Sì, partire dal risultato finale non è esattamente la prassi quando si tratta di raccontare competizioni di questo tipo, eppure si è preferito tagliare la testa al toro sin dal principio, anche e soprattutto per smorzare la tante, sterili polemiche che in questi giorni stanno accompagnando alcuni racconti e gli esiti di una evento spettacolare.

Per chi non lo sapesse, il Clash non è un semplice concerto, anzi, tale definizione gli sta strettissima, ed è perfino parzialmente errata. Si tratta di una competizione all’interno della quale trovano spazio anche le esibizioni live, ma non solo; il fulcro dell’evento è intrattenere, far divertire e far ballare il pubblico rappresentando il proprio genere musicale (la “culture” del nome), rispettando un regolamento ben preciso ma esaltando la fantasia nei limiti che concede. Non è una battle di freestyle, non è uno scontro di selecta, non è Italia’s Got Talent; raccoglie elementi da tantissimi format di intrattenimento, li combina e li rimescola vicendevolmente, stimolando i team in gara a reinventarsi.

In questa edizione, presentata nientemeno che dal “padrone di casa” di Barona Marracash, erano quattro i team coinvolti: Hellmuzik, Real Rockers, Milano Palm Beat, Daytona.

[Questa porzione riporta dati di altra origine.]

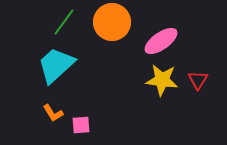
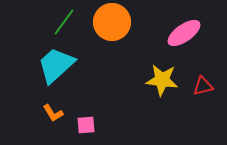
pink ellipse: moved 23 px right, 8 px up
red triangle: moved 5 px right, 6 px down; rotated 45 degrees clockwise
pink square: moved 5 px right
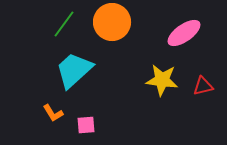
green line: moved 2 px down
cyan trapezoid: moved 18 px right, 5 px down
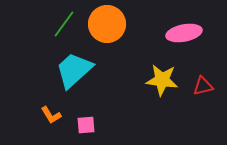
orange circle: moved 5 px left, 2 px down
pink ellipse: rotated 24 degrees clockwise
orange L-shape: moved 2 px left, 2 px down
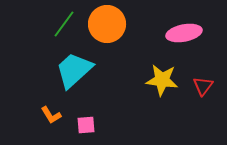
red triangle: rotated 40 degrees counterclockwise
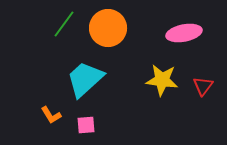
orange circle: moved 1 px right, 4 px down
cyan trapezoid: moved 11 px right, 9 px down
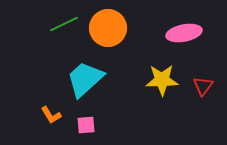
green line: rotated 28 degrees clockwise
yellow star: rotated 8 degrees counterclockwise
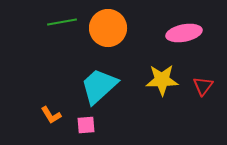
green line: moved 2 px left, 2 px up; rotated 16 degrees clockwise
cyan trapezoid: moved 14 px right, 7 px down
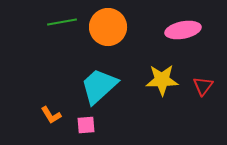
orange circle: moved 1 px up
pink ellipse: moved 1 px left, 3 px up
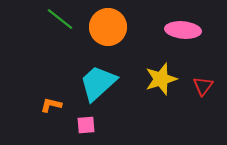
green line: moved 2 px left, 3 px up; rotated 48 degrees clockwise
pink ellipse: rotated 16 degrees clockwise
yellow star: moved 1 px left, 1 px up; rotated 16 degrees counterclockwise
cyan trapezoid: moved 1 px left, 3 px up
orange L-shape: moved 10 px up; rotated 135 degrees clockwise
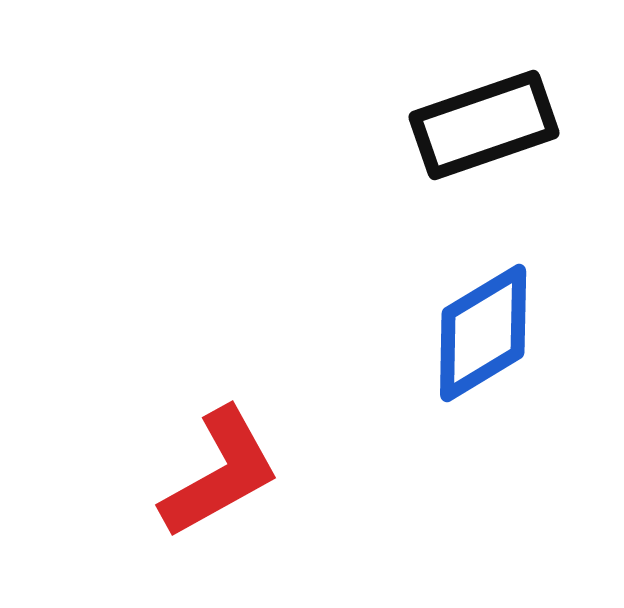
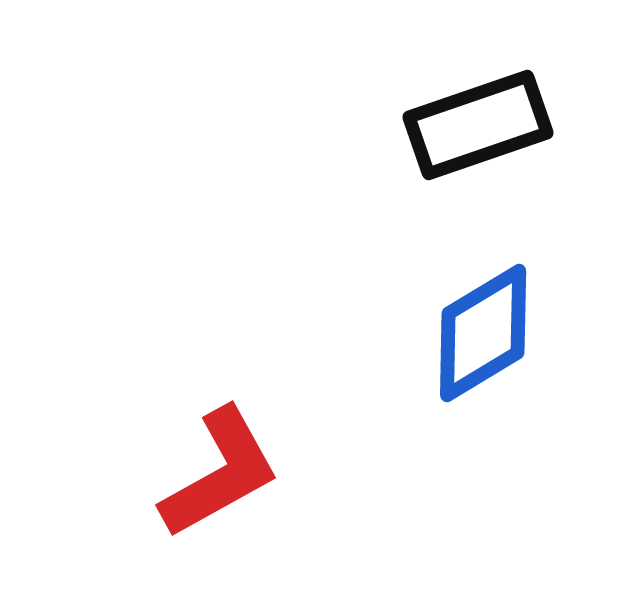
black rectangle: moved 6 px left
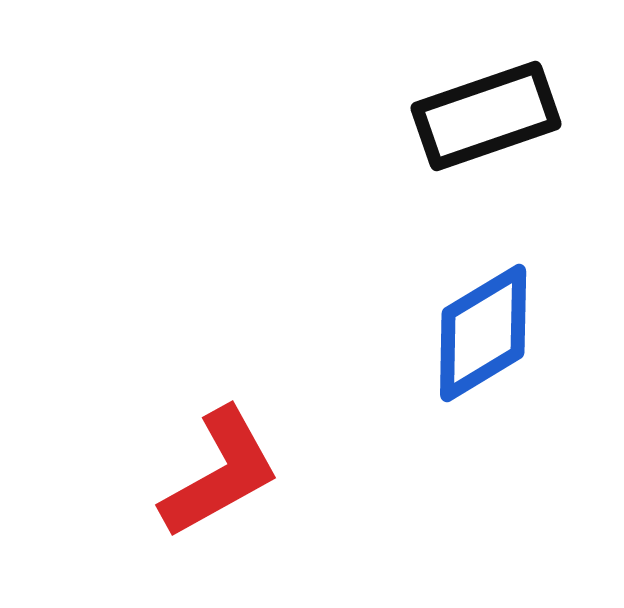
black rectangle: moved 8 px right, 9 px up
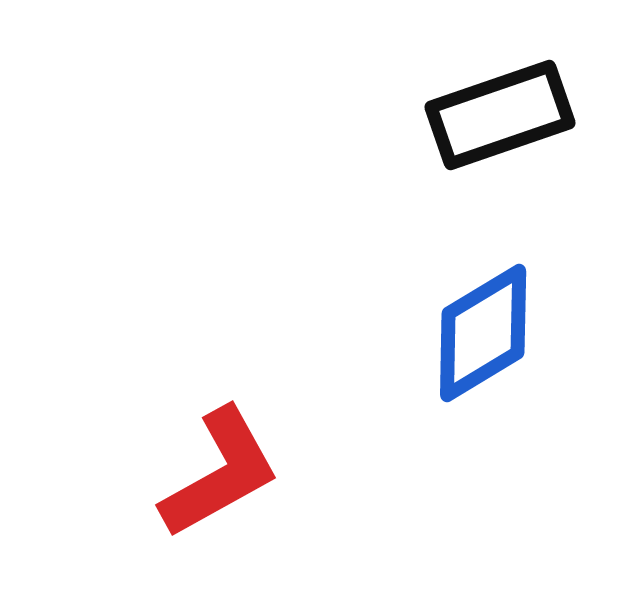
black rectangle: moved 14 px right, 1 px up
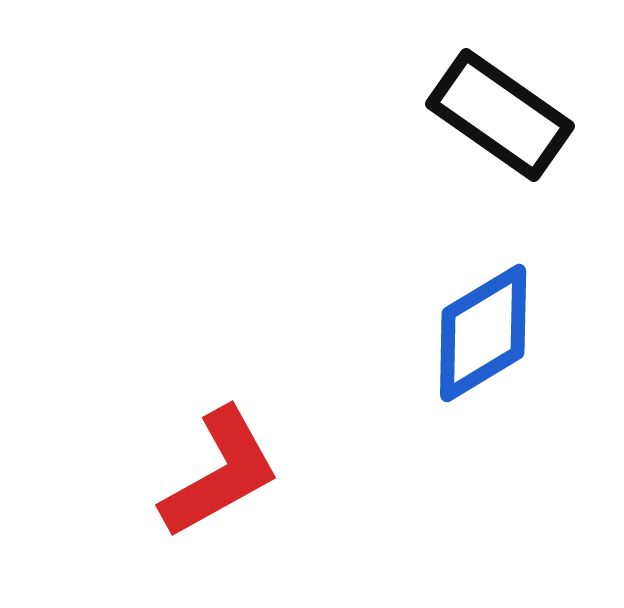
black rectangle: rotated 54 degrees clockwise
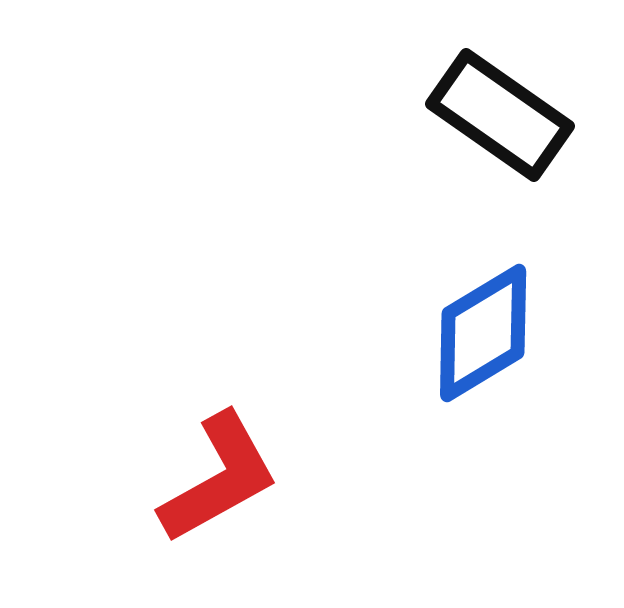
red L-shape: moved 1 px left, 5 px down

I primi, capitanati da Hell Raton, erano Salmo, Low Kidd, Dj Slait e Victor Kwality, e rappresentavano la Drum’n’Bass – genere musicale nucleo fondante del progetto Hellmuzik di Hell Raton, che dà effettivamente nome alla squadra. La presenza di Salmo e la forte impronta Machete che caratterizzava il team li rendeva praticamente i beniamini di casa, al pari di Daytona.

Questi infatti, capitanati da The Night Skinny, erano la squadra rappresentante la cultura rap al Clash: Noyz Narcos, Clementino, Rkomi, Dj Giad. Il rapper del Truceklan e il giovane artista della scuderia Roccia Music sono stati infatti accolti dal pubblico con un boato impressionante, segno che non pochi erano i presenti arrivati fin lì proprio per loro.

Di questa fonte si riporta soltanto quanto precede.